Directions:
(a) Please transcribe the passage of the Bi-LoRA summary that opens with the words "Background: LoRA has" and closes with "and high generalization.".
(b) In the Bi-LoRA summary, why does applying SAM directly to LoRA parameters double the training time?
(c) Extend the Bi-LoRA summary, picking up after its last sentence.

Bi-LoRA: Efficient Sharpness-Aware Minimization for Fine-Tuning Large-Scale Models¶

Conference: ICLR 2026
OpenReview: https://openreview.net/forum?id=zoYPlgX1bH
Code: https://github.com/CrazyElements/Bi-LoRA
Area: optimization
Keywords: LoRA, Sharpness-Aware Minimization, flat minima, Parameter-Efficient Fine-Tuning, adversarial perturbation, generalization

TL;DR¶

Bi-LoRA utilizes an additional "adversarial LoRA module" to specifically carry SAM's adversarial perturbations, merging the original sequential two-step "perturb-then-descend" process into a single parallel forward-backward pass. This enables SAM to be practically applied to large-scale model LoRA fine-tuning with almost no added cost, while escaping the restricted subspace of LoRA-SAM to find flatter minima.

Background & Motivation¶

Background: LoRA has become the de facto standard for fine-tuning and deploying large models by reducing trainable parameters through low-rank matrices $\Delta W \approx BA$. Regarding generalization, Sharpness-Aware Minimization (SAM) seeks flat minima by solving the min-max problem $\min_W \max_{\|\epsilon\|\le\rho} L(W+\epsilon)$, achieving state-of-the-art (SOTA) generalization gains in small-scale training. Combining the two (LoRA-SAM) appears to be a natural solution for both memory efficiency and high generalization.

Limitations of Prior Work: Directly applying SAM to LoRA parameters faces two major flaws. First is efficiency—SAM requires calculating an adversarial perturbation followed by a gradient descent step for each iteration. These two backpropagations must be sequential, doubling the training time, which becomes prohibitively expensive for large models. Second is effectiveness—the perturbation in LoRA-SAM is restricted to a constrained subspace: expanding the perturbation $\epsilon_W = B\epsilon_A + \epsilon_B A + \epsilon_B\epsilon_A$ and ignoring cross-terms yields $\epsilon_W \approx c\,[BB^\top(\nabla_W L) + (\nabla_W L)A^\top A]$. Its column and row spaces are dominated by $\mathrm{Col}(B)$ and $\mathrm{Row}(A)$, respectively (Proposition 1). Worse, $B$ and $A$ converge quickly in early training, causing the subspace to "collapse," forcing SAM to optimize sharpness within an increasingly narrow subspace.

Key Challenge: At inference, LoRA is merged into the full parameters $W_0+BA$. Sharpness in the full parameter space is what truly matters; however, LoRA-SAM only suppresses sharpness within a restricted subspace. Loss landscape visualizations show that while it is flattest in the LoRA subspace, it still rises steeply under perturbations in the full space. Thus, "memory efficiency" and "finding a truly flat minimum in the full space" are difficult to achieve simultaneously.

Information supplied:
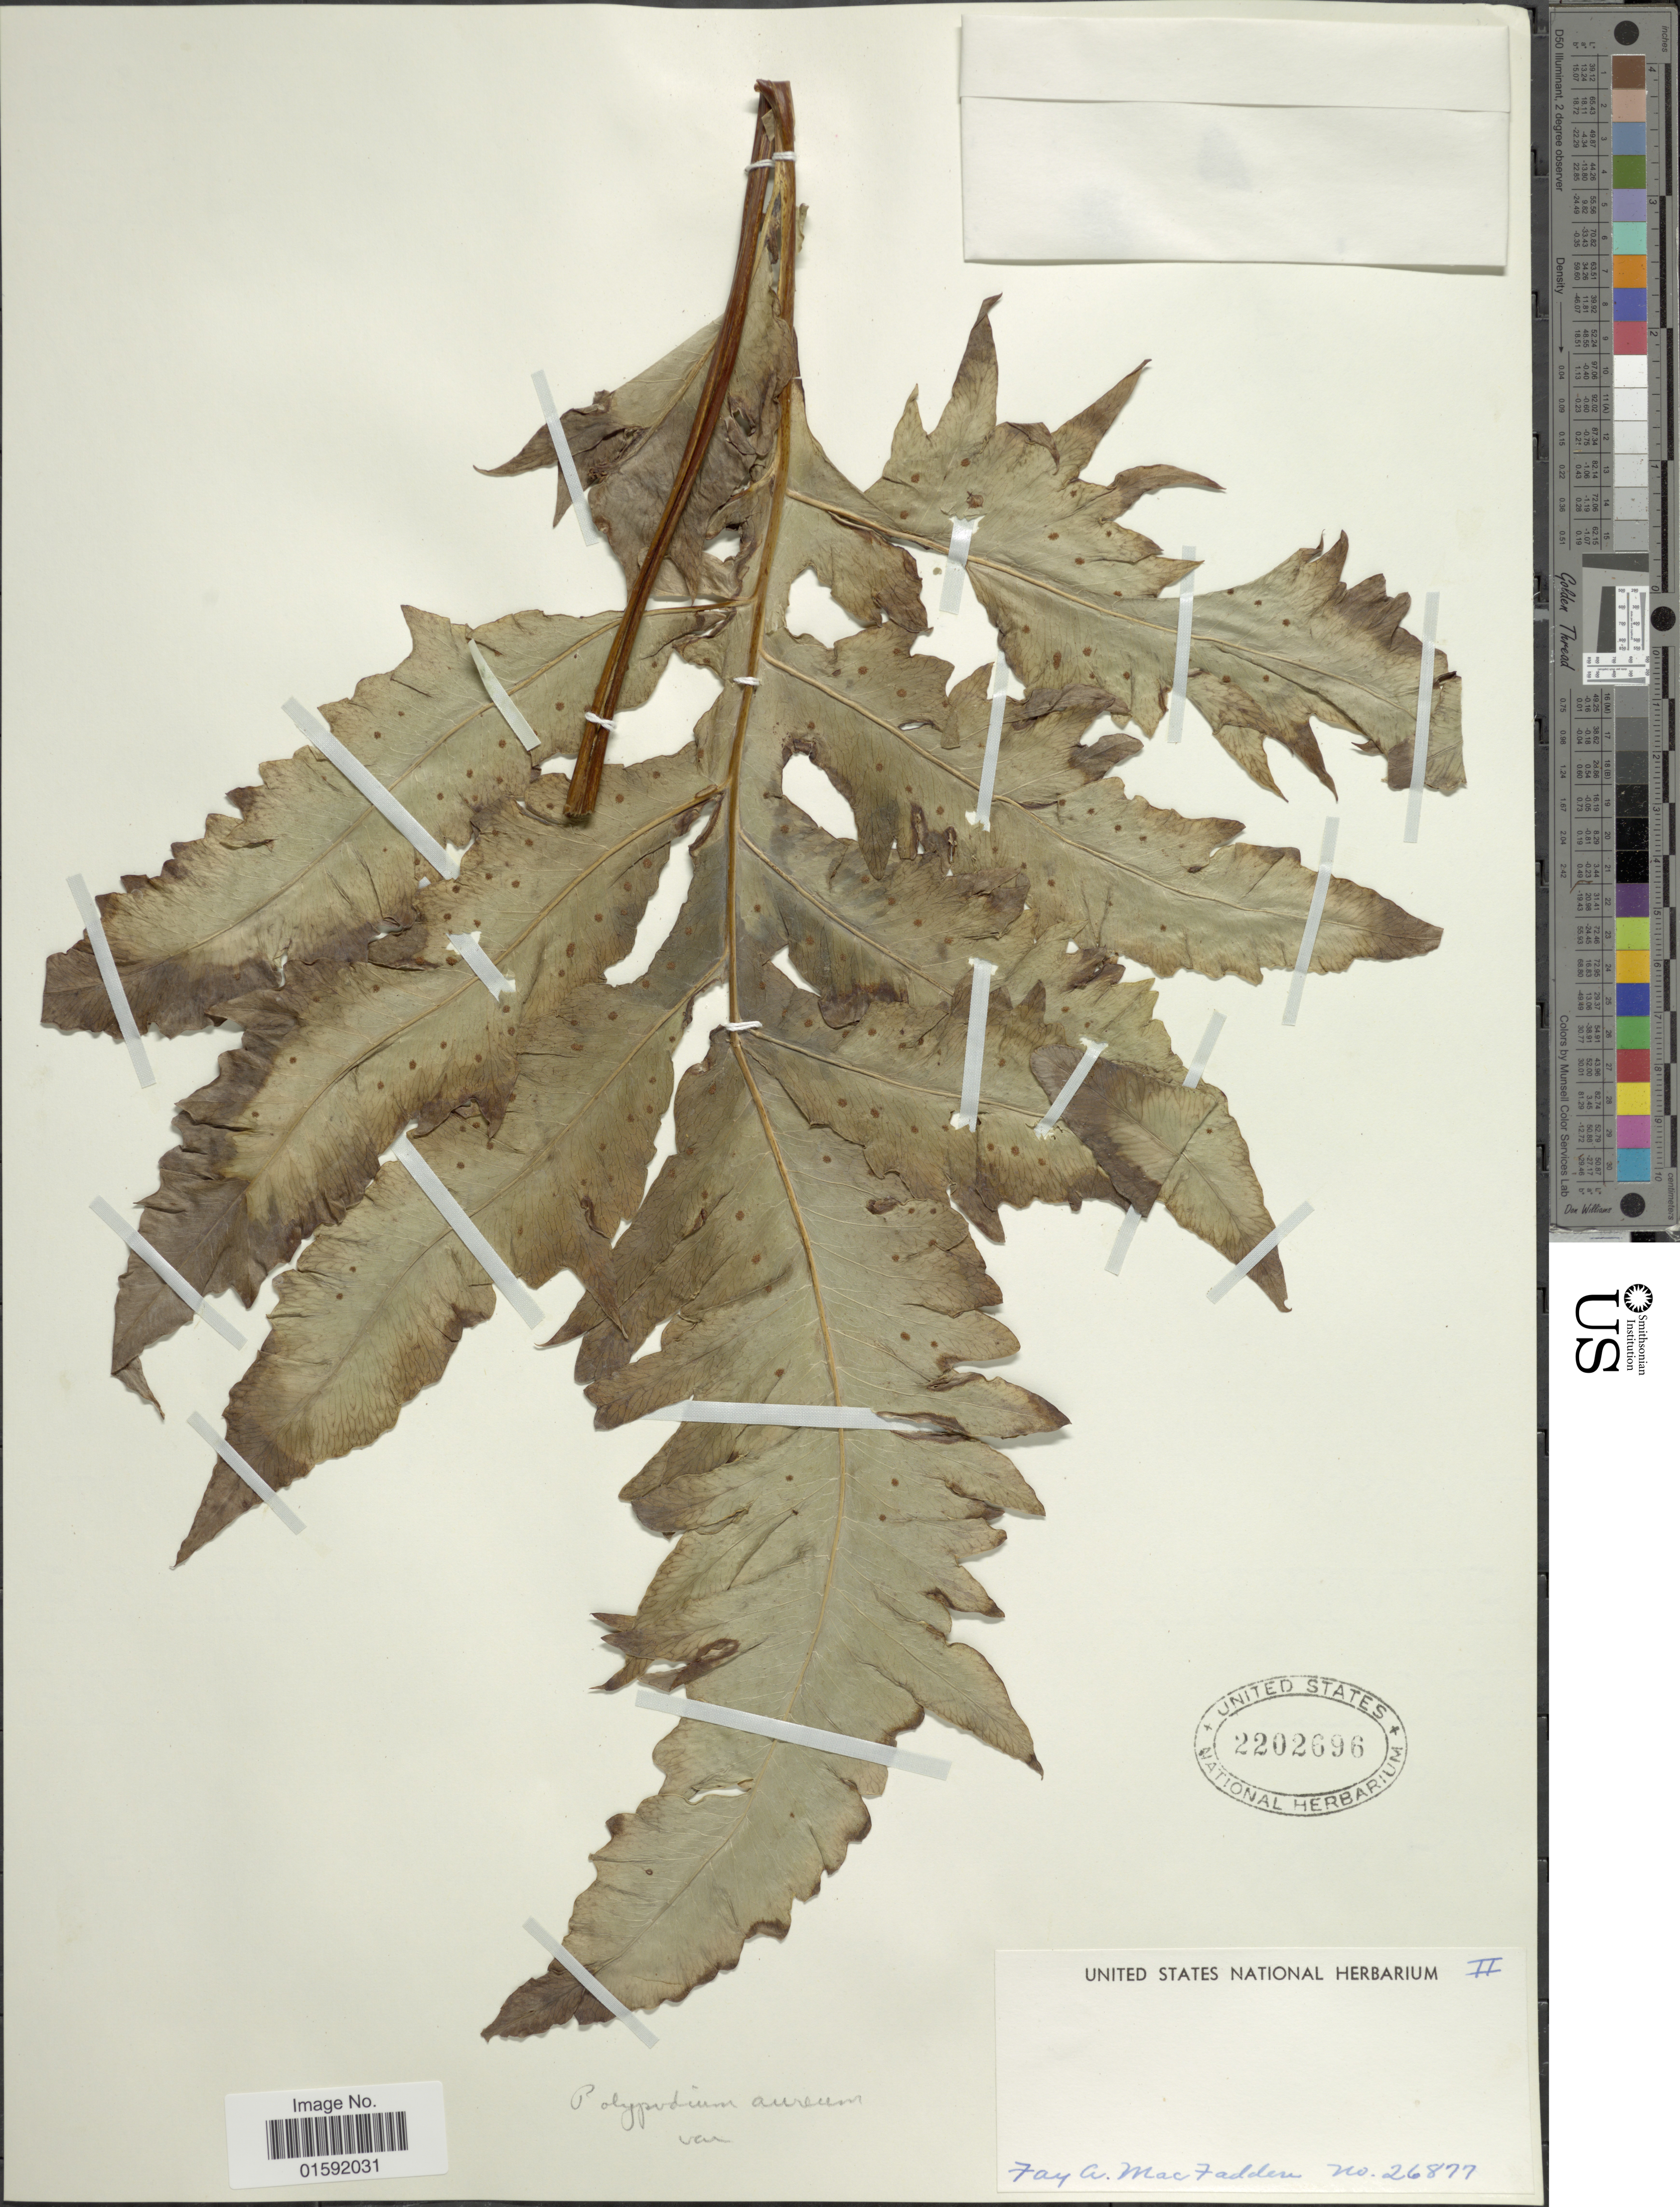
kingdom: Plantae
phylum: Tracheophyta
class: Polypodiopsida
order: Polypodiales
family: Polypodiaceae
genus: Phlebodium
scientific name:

Responses by task:
(a)
Background: LoRA has become the de facto standard for fine-tuning and deploying large models by reducing trainable parameters through low-rank matrices $\Delta W \approx BA$. Regarding generalization, Sharpness-Aware Minimization (SAM) seeks flat minima by solving the min-max problem $\min_W \max_{\|\epsilon\|\le\rho} L(W+\epsilon)$, achieving state-of-the-art (SOTA) generalization gains in small-scale training. Combining the two (LoRA-SAM) appears to be a natural solution for both memory efficiency and high generalization.

(b) Each iteration needs two backpropagations, one to compute the adversarial perturbation and one for the gradient descent step, and these must run sequentially.

(c)
Goal: To make SAM both efficient (not doubling costs) and effective (escaping restricted subspaces for full-space flatness) in large model LoRA fine-tuning.

Core Idea: Introduce an independent auxiliary adversarial LoRA module to decouple "sharpness optimization" from "task adaptation." The main module performs gradient descent for the task as usual, while the auxiliary module performs gradient ascent specifically to carry the SAM perturbation. Both are updated in parallel during a single forward-backward pass. The auxiliary module is discarded at inference, reverting to a standard LoRA structure with zero extra overhead.

Method¶

Overall Architecture¶

Bi-LoRA formulates weights as the sum of two opposing LoRA modules: $W = W_0 + B_1A_1 + B_2A_2$. The main module $(B_1,A_1)$ uses gradient descent for task adaptation (equivalent to standard LoRA), while the auxiliary module $(B_2,A_2)$ uses gradient ascent to model SAM's adversarial perturbation. Once decoupled, they can be updated in parallel within the same gradient step. After training, the auxiliary module is discarded, leaving only $W_0+B_1A_1$ for inference.

flowchart LR
    X[Input x] --> W0[Pre-trained Weight W0]
    X --> P["Main Module B1A1<br/>Gradient Descent · Task Adaptation"]
    X --> Aux["Auxiliary Module B2A2<br/>Gradient Ascent · Adversarial Perturbation"]
    W0 --> M((Merge W0+B1A1+B2A2))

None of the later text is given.